- What is needed:
Would you please output the lines from the one holding "wrist: (603, 223)" to the end of the entries, exactly and with no others?

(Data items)
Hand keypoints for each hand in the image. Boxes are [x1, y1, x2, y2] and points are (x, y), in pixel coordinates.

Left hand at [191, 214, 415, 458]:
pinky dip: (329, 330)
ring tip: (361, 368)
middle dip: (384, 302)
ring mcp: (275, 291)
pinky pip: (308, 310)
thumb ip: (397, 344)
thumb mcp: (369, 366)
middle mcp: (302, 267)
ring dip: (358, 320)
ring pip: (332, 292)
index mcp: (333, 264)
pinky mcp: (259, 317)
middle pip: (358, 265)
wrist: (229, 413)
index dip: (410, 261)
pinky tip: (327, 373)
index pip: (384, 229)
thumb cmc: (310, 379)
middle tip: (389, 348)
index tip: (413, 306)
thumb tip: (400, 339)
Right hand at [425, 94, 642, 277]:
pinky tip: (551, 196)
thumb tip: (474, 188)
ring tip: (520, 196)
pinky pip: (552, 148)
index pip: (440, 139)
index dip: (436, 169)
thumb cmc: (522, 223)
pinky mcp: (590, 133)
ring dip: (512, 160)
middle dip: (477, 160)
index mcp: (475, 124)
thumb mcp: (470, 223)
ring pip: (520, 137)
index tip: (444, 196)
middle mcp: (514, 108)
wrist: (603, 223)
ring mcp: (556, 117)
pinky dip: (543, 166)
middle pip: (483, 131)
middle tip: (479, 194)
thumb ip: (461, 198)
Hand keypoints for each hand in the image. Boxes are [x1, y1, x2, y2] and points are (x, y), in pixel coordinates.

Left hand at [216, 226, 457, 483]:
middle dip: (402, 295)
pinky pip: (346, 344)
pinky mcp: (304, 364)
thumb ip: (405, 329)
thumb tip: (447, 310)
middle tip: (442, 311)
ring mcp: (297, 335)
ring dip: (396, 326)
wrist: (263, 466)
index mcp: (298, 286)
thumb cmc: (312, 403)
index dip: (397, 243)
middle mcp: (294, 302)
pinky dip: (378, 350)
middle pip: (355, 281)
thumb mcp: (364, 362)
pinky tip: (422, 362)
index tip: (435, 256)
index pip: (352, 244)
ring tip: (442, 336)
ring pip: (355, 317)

- Solution to this task:
wrist: (603, 223)
ring mcp: (556, 117)
pinky dip: (543, 166)
middle pip: (483, 131)
middle tip: (479, 194)
thumb ip: (461, 198)
Hand keypoints for each hand in the image. Boxes are [x1, y1, x2, y2] and points are (x, y), in pixel coordinates.

Left hand at [216, 226, 457, 483]:
middle dip: (402, 295)
pinky pip: (346, 344)
pinky mcp: (304, 364)
thumb ip: (405, 329)
thumb tip: (447, 310)
middle tip: (442, 311)
ring mcp: (297, 335)
ring dip: (396, 326)
wrist: (263, 466)
index mcp: (298, 286)
thumb cmc: (312, 403)
index dip: (397, 243)
middle mcp: (294, 302)
pinky dip: (378, 350)
middle pip: (355, 281)
thumb mcp: (364, 362)
pinky tip: (422, 362)
index tip: (435, 256)
index pip: (352, 244)
ring tip: (442, 336)
ring pip: (355, 317)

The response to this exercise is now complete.